Old 09-02-2010, 10:11 AM   #1
samclem's Avatar
Join Date: May 2004
Posts: 11,920
Enhanced cost basis reporting: Will allow us lazy folks to save on taxes.

I got an email from Vanguard about their upcoming changes in cost basis reporting. Here's the web page.
In part:
Beginning later this year for stocks and ETFs purchased through Vanguard Brokerage—and later in 2011 for mutual fund shares—we will offer the following calculation methods:
  • Average cost. Calculates the average cost per share for each share you own. (Available only for mutual fund shares and dividend reinvestment plans.)
  • First in, first out (FIFO). Shares with the oldest purchase date will be sold first.
  • Specific identification (Specific ID). You choose the shares (or lots) to sell to realize a capital gain or loss.
  • Last in, first out (LIFO). Shares with the most recent purchase date will be sold first.
  • Highest in, first out (HIFO). Shares with the highest purchase price will be sold first.
  • Minimum tax (MinTax). Shares will be sold to realize the lowest taxable gains. This method realizes long-term gains before short-term gains.
Until now I've always used the Average Cost method because it is too much hassle (whine, whimper) to do otherwise. Now it looks like it will be considerably easier (I'm assuming Vanguard will set up some online method to identify the specific shares for the Specific ID method, eliminating the present need for a letter).
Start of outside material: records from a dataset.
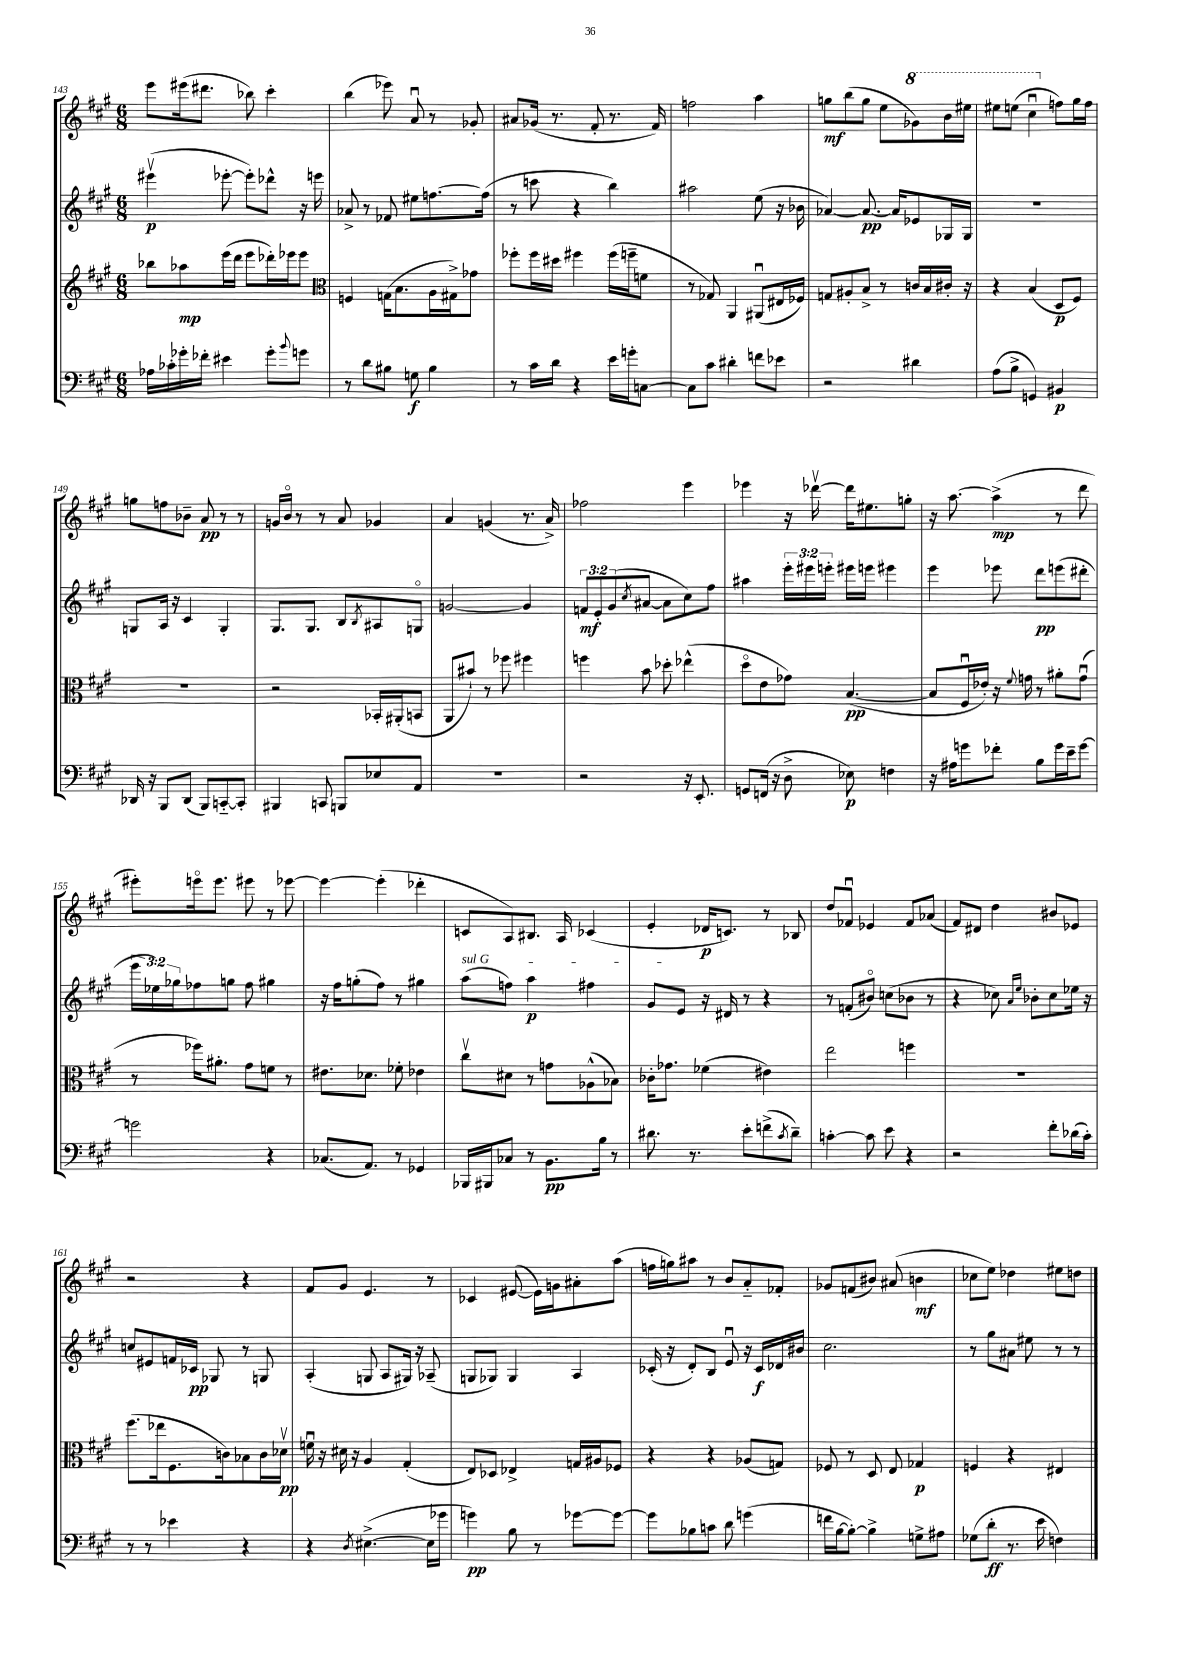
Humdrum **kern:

**kern	**kern	**kern	**kern
*staff4	*staff3	*staff2	*staff1
*clefF4	*clefG2	*clefG2	*clefG2
*k[f#c#g#]	*k[f#c#g#]	*k[f#c#g#]	*k[f#c#g#]
*M6/8	*M6/8	*M6/8	*M6/8
16A-	8bb-	(4eee#v	8eee
16c-'	.	.	.
16g-'	8aa-	.	(16eee#
16f-'	.	.	8.ddd#
4e#	(16eee	[8eee-'	.
.	16ddd	.	.
.	8eee	8eee-'])	8bb-)
8g-'	16ddd-')	8ddd-^^	4ccc#'
.	16eee-	.	.
8qqb	.	.	.
8g	8eee-	16r	.
.	.	16eee	.
=	=	=	=
*	*clefC3	*	*
8r	4F	8a-^	(4bb
8d	.	8r	.
8B#	(16G	8f-	8eee-)
.	8.B	.	.
8G	.	8ee#	8au
4B#	16A	[8.ff	8r
.	16G#^)	.	.
.	8g-	.	8g-'
.	.	(16ff]	.
=	=	=	=
8r	8ff-'	8r	8a#
16c#	16ff-	8ccc	(16g-
16d	16dd#	.	8.r
4r	4ff#	4r	.
.	.	.	8f#'
16e	(16ff#	4bb)	8.r
16g'	16ff~	.	.
[8C	8f	.	.
.	.	.	16f#)
=	=	=	=
8C]	8r	2aa#	2ff
8c#	8G-)	.	.
4d#'	4AA	.	.
8f	(8AA#u	(8ee	4aa
8e-	16E#	16r	.
.	16F-)	16b-	.
=	=	=	=
2r	8G	[4a-)	8gg
.	8A#'	.	(8bb
.	8B^	8.a-_	8gg
.	8r	.	8ee
.	.	16a-]	.
4d#	16c	8e-	8gg-)
.	16B	.	.
.	16c#'	16G-	16bb
.	16r	16G-	16eee#
=	=	=	=
(8A	4r	2.r	8eee#
8B^	.	.	(8eee
4GG)	(4B	.	4ccc#u
4BB#	8D	.	8ff)
.	8F#)	.	16gg#
.	.	.	16ff
=	=	=	=
16DD-	2.r	8G	8gg
16r	.	.	.
8BBB	.	16A	8ff
.	.	16r	.
(8DD-	.	4c#	8b-~
8BBB)	.	.	8a
[8CC'~	.	4G'	8r
8CC']	.	.	8r
=	=	=	=
4BBB#	2r	8.G#	16g
.	.	.	16bo
.	.	.	8r
.	.	8.G#	.
8CC	.	.	8r
8BBB	.	8B	8a
.	.	8qB	.
8E-	16BB-'	8A#	4g-
.	(16AA#'	.	.
8AA	8BB	8Go	.
=	=	=	=
2.r	8AA	[2g	4a
.	8b#`)	.	.
.	8r	.	(4g
.	8ff-	.	.
.	4ff#	4g]	8.r
.	.	.	16a^)
=	=	=	=
2r	4ff	12f	2ff-
.	.	12e'	.
.	.	(12g#	.
.	.	8qcc#	.
.	8b	[8a#	.
.	8dd-'	8a#]	.
16r	(4ee-^^	8cc#)	4eee
8.EE'	.	.	.
.	.	8ff#	.
=	=	=	=
8GG	8ddo	4aa#	4eee-
(16FF	8e	.	.
16r	.	.	.
8D^	8g-)	24eee'	16r
.	.	24eee#	.
.	.	.	[16ddd-v
.	.	24eee'	.
8E-)	([4.B	16eee#	16ddd-]
.	.	16eee	8.ee#
4F	.	4eee#	.
.	.	.	8gg'
=	=	=	=
16r	8B]	4eee	16r
16A#	.	.	[8.aa
8g	16F#u	.	.
.	16e-')	.	.
8f-'	16r	8eee-	(4aa^]
.	8qqf#	.	.
.	16g	.	.
8B	8r	8ddd	.
16g	8a#'	(8eee	8r
16e~	.	.	.
[8g	(8gu	8ddd#'	8ddd
=	=	=	=
2g]	8r	24eee	8eee#')
.	.	24ee-)	.
.	.	24gg-	.
.	16ff-)	8ff-	16eeeo
.	8.a#'	.	8.eee
.	.	8gg	.
.	8g#	8ff-	8eee#
4r	8f	4gg#	8r
.	8r	.	[8eee-
=	=	=	=
(8.C-	8.e#	16r	4eee-_
.	.	16ff#	.
.	.	(8gg'	.
8.AA)	8.d-	.	.
.	.	8ff#)	(4eee-']
8r	8f-'	8r	.
4GG-	4e-	4gg#	4ddd-'
=	=	=	=
16BBB-	8cc#v	(8aa	8c
16BBB#	.	.	.
8C-	8d#	8ff)	8A)
8r	8r	4aa	8.B#
8.BB	8g	.	.
.	.	.	16A
.	(8A-^^	4ff#	(4c-
16B	.	.	.
8r	8B-)	.	.
=	=	=	=
8.d#	16c-'	8g#	4e'
.	8.g-	.	.
.	.	8e	.
8.r	.	.	.
.	(4f-	16r	16d-
.	.	16d#	8.c)
8e'	.	8r	.
(8f^	4e#)	4r	8r
8qc#	.	.	.
8d#~)	.	.	8B-
=	=	=	=
[4c'	2ee	8r	8dd
.	.	(8f'	8f-u
8c]	.	8b#o)	4e-
8e	.	(8cc	.
4r	4ff	8b-	8f-
.	.	8r	(8a-
=	=	=	=
2r	2.r	4r	8f#)
.	.	.	8d#
.	.	8cc-)	4dd
.	.	16qqa	.
.	.	16qqee	.
.	.	8b-'	.
8f#'	.	8cc-	8b#
(16d-	.	16ee-	8e-
16c#')	.	16r	.
=	=	=	=
8r	(8.ff#	8cc	2r
8r	.	8e#	.
.	16ee-	.	.
4e-	8.F#	16f	.
.	.	16c-	.
.	.	8G-	.
.	16c)	.	.
4r	8B-	8r	4r
.	16c	8G	.
.	16d-v	.	.
=	=	=	=
4r	16fu	(4A'	8f#
.	16r	.	.
.	16d#	.	8g#
.	16r	.	.
8qD	.	.	.
([4.E#^	4A	8G	4.e
.	.	8A	.
.	(4G#'	16G#)	.
.	.	16r	.
16E#]	.	(8A-~	8r
16g-	.	.	.
=	=	=	=
4g)	8E)	8G	4c-
.	8D-	8G-)	.
8B	4E-^	4G-	([8e#
8r	.	.	16e#])
.	.	.	16g
[8g-	16G	4A	8a#'
.	16A#	.	.
8g-_	8F-	.	(8aa
=	=	=	=
8g-]	4r	(16c-'	16ff
.	.	16r	16gg)
8B-	.	8d')	8aa#
8c	4r	8B	8r
8d	.	8eu	8b
(4g	(8A-	16r	8a'~
.	.	16c-	.
.	8G)	16d-	8f-'
.	.	16b#	.
=	=	=	=
16f	8F-	2.cc#	8g-
[16B	.	.	.
8B'_)	8r	.	(8f
4B^]	8D	.	8b#)
.	8E	.	(8a#
8G^	4G-	.	4b
8A#	.	.	.
=	=	=	=
(8G-	4F	8r	8cc-
8d'	.	8gg#	8ee)
8.r	4r	8a#	4dd-
.	.	8ee#	.
16e	.	.	.
4F)	4E#	8r	8ee#
.	.	8r	8dd
==	==	==	==
*-	*-	*-	*-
Of course, the devil will be in the details. And apparently the changes in reporting only affect newly-purchased shares. For those accumulating funds in taxable accounts, and who have "spoiled" an account by withdrawing under one of the methods above (thus locking yourself in to that cost basis accounting method) it might make sense to open a fresh account for your new contributions, thus starting with a clean slate and gaining the most benefit from the newly offered reporting options.

At any rate, the new reporting methods will allow the laziest among us to take advantage of the smart tax-loss harvesting methods that the sharp-pencil crowd have been using for years.

I assume other fund companies are making the same changes.